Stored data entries
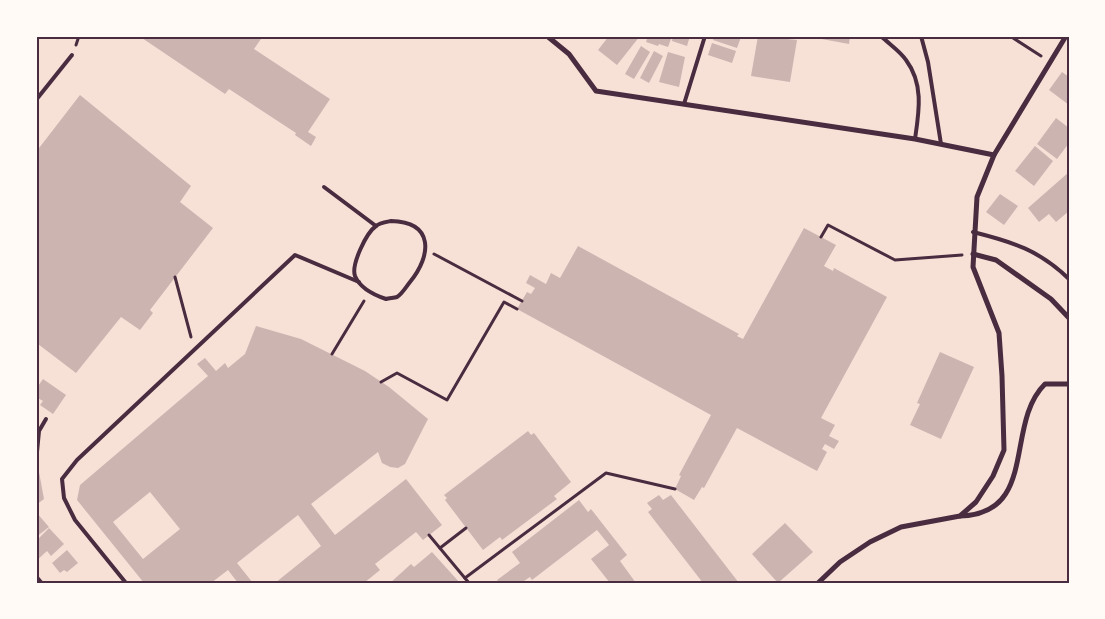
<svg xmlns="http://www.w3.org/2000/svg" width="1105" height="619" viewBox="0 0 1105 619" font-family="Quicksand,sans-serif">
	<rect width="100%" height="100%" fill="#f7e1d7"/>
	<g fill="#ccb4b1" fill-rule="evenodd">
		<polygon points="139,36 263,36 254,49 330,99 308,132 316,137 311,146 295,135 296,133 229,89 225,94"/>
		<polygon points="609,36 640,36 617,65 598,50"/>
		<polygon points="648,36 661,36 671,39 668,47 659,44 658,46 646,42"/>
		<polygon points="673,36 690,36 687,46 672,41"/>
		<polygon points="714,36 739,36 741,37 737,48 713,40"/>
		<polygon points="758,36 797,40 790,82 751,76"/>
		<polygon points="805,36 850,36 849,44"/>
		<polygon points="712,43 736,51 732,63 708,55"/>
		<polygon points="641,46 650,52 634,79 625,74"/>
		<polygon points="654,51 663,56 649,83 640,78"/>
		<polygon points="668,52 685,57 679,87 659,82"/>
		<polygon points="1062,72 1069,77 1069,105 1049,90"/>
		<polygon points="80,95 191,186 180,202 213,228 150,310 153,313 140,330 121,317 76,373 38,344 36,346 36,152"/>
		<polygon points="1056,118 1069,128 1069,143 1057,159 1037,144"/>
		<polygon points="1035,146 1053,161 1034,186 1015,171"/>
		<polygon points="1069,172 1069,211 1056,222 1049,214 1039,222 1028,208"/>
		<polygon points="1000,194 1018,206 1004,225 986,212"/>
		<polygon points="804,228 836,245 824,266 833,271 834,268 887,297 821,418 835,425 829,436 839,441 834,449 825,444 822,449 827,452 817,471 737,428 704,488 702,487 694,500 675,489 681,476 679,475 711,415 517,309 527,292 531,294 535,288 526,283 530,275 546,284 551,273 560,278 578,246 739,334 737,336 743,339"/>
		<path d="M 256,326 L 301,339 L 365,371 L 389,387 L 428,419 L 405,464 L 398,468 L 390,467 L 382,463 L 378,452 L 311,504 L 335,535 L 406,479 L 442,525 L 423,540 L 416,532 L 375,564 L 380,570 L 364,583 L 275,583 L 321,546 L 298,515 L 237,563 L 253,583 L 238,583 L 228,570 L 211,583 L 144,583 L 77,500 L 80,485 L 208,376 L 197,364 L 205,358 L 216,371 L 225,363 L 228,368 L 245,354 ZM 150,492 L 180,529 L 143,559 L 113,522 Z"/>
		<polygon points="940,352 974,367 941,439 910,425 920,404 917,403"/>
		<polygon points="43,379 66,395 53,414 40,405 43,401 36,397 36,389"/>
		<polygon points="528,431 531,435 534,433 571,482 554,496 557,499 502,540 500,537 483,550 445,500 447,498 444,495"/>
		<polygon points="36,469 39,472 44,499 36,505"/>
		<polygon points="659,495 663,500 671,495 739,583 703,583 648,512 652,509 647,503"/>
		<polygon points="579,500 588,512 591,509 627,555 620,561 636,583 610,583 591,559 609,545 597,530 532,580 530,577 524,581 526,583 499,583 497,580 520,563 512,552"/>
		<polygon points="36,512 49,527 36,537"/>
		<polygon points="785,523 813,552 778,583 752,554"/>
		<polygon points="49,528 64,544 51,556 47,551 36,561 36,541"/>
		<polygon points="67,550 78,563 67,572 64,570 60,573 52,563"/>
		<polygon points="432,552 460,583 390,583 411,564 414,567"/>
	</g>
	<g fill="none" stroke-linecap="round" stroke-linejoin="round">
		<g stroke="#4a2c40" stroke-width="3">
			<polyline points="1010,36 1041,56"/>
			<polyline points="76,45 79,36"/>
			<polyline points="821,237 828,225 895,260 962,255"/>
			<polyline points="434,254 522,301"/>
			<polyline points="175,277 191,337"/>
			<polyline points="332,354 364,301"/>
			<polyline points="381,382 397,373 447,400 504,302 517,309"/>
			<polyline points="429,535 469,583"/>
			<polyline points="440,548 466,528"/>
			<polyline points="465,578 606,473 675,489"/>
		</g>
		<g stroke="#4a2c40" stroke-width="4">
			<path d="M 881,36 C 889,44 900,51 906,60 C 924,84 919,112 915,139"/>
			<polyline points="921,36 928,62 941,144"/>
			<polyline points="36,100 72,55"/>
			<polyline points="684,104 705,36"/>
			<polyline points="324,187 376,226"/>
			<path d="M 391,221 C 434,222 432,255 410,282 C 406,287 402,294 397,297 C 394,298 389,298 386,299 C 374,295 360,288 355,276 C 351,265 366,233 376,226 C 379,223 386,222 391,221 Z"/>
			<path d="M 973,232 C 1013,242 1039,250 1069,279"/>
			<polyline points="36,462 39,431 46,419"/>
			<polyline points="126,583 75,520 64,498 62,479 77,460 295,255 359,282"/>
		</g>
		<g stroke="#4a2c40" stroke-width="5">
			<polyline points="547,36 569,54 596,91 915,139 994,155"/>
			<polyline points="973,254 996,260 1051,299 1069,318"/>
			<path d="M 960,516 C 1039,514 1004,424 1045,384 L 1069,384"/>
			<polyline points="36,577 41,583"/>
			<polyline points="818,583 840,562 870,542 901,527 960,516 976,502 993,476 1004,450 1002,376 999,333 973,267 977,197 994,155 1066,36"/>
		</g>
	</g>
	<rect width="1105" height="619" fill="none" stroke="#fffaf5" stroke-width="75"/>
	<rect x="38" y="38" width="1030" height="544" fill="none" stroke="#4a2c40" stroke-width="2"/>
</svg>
* * *
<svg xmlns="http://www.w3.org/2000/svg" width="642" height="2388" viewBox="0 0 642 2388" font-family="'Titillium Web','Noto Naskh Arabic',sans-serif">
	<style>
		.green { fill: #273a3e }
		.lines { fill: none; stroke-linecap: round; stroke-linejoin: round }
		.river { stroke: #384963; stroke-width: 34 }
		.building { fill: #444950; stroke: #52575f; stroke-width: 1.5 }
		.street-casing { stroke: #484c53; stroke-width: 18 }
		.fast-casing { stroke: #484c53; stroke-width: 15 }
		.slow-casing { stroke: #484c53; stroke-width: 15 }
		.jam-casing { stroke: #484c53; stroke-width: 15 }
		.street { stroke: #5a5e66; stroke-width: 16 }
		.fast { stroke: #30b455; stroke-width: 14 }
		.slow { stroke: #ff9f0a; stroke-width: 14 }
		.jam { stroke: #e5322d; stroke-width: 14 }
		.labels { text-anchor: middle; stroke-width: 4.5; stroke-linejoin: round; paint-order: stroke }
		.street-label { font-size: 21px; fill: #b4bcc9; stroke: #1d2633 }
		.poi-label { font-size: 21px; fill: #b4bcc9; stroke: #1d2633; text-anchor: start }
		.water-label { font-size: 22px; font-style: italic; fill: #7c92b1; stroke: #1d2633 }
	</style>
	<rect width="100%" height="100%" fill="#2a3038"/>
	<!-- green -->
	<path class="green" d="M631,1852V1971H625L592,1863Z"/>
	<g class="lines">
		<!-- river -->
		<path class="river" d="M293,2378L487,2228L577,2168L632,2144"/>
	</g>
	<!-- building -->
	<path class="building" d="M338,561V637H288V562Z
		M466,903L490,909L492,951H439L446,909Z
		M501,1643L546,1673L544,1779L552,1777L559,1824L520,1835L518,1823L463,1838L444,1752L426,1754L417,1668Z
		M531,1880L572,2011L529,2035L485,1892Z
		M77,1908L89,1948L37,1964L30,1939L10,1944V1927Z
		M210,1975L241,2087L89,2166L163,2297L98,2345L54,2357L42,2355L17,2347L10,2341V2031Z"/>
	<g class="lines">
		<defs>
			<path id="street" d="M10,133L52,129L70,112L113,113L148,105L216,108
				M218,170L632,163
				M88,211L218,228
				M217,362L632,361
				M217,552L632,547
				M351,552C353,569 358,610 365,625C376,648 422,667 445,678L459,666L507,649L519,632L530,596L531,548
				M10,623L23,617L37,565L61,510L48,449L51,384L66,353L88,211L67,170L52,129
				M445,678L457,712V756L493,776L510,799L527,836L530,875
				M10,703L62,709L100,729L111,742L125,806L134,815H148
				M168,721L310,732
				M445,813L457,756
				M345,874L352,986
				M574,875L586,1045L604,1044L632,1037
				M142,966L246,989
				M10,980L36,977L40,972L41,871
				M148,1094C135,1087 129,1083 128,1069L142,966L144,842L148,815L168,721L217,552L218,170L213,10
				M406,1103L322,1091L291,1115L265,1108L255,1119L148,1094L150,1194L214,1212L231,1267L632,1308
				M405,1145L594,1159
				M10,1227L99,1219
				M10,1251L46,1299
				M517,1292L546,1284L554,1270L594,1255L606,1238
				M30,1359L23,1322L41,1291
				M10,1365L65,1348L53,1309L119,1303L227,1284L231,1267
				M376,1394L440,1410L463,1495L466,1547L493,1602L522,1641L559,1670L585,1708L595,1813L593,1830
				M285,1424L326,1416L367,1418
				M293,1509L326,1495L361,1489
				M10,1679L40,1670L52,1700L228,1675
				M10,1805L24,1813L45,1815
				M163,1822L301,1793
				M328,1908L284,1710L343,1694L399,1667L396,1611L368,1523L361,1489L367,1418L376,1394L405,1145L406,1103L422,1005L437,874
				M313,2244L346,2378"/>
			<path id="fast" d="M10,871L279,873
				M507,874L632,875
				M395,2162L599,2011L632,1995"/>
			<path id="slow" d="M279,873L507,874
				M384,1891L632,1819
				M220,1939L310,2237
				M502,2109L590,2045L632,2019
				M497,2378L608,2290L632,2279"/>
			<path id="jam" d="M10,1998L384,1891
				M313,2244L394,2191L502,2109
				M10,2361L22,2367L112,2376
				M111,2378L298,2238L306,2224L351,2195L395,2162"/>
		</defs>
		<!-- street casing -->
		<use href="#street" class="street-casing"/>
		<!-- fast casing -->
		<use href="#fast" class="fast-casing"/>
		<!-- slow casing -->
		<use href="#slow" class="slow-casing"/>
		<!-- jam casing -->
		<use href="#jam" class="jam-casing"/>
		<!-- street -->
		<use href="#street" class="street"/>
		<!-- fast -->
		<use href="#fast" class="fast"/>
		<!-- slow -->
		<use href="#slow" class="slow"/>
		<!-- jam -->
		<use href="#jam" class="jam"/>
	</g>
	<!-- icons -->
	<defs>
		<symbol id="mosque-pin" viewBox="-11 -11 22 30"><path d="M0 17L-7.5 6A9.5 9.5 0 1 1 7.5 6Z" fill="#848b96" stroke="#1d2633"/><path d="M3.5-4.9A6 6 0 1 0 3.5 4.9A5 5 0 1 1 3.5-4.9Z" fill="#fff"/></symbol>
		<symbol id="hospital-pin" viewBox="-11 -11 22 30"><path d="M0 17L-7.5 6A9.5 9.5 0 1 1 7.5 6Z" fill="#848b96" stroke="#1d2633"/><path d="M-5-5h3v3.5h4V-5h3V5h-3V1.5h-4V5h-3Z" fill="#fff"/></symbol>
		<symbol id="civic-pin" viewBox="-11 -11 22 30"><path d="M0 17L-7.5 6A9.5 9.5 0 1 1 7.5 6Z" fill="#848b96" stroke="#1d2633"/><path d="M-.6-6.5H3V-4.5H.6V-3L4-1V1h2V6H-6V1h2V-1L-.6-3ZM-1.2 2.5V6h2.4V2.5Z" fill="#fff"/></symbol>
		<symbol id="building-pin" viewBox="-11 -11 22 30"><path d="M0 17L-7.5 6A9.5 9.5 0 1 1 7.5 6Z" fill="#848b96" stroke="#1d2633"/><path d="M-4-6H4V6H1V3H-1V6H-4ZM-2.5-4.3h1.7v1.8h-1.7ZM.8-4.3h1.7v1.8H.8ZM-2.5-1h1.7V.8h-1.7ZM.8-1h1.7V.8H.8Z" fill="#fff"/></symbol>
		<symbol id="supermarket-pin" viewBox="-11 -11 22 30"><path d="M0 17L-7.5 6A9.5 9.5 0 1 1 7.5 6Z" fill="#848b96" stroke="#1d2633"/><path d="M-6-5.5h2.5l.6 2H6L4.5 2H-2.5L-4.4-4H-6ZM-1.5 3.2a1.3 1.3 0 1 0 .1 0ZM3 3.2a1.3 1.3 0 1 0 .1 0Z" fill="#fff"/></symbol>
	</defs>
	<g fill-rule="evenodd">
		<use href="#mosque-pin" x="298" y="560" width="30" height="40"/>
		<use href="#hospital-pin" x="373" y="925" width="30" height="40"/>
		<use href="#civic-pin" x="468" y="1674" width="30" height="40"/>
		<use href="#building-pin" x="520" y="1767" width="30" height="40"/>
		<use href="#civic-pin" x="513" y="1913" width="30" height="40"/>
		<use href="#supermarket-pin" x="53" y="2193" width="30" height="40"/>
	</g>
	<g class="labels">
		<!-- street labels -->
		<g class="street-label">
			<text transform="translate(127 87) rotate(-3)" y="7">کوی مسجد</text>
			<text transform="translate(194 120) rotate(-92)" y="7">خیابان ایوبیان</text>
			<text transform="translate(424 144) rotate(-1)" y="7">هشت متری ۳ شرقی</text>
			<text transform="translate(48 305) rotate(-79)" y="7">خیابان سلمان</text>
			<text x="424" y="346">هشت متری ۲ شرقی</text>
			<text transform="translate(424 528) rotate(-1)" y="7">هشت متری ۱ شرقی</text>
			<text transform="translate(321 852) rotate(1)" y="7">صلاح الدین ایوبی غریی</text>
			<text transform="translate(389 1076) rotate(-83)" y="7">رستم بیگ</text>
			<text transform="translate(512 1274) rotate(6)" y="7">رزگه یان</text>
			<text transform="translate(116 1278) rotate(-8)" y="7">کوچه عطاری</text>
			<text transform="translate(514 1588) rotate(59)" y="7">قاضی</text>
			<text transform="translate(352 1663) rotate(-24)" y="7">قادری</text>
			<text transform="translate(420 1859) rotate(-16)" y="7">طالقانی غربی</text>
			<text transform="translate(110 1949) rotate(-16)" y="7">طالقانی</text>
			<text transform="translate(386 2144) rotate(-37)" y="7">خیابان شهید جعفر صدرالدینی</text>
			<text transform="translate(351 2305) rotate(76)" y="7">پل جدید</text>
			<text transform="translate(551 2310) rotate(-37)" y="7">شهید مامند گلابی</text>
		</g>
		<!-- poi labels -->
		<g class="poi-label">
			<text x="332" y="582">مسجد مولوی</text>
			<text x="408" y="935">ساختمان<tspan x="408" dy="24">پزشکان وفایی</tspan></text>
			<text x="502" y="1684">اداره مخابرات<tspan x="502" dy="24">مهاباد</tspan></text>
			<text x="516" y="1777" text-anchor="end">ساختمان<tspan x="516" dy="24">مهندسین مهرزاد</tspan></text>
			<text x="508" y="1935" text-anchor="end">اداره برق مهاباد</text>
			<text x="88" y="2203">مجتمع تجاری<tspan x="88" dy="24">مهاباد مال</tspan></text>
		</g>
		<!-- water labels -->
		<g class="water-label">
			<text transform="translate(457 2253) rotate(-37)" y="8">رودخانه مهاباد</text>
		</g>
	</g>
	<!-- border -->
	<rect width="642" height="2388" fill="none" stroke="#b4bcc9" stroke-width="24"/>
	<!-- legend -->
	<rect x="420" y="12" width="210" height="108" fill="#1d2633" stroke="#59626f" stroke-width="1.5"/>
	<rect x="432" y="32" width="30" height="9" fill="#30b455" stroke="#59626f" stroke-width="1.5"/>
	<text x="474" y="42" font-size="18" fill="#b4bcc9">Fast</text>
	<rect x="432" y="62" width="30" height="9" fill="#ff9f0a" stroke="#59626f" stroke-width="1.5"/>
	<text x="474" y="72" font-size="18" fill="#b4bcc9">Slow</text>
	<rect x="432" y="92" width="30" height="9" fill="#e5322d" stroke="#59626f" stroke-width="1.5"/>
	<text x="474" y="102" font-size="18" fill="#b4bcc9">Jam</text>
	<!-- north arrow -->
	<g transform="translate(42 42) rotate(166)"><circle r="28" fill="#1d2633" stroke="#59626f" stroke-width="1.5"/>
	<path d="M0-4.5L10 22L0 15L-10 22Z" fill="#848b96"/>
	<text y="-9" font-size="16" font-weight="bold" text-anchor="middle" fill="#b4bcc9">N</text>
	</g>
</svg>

PROBLEM TO WORK ON »
From the records, work out how many lines include "linecap" and respond with the number only.

SOLUTION »
2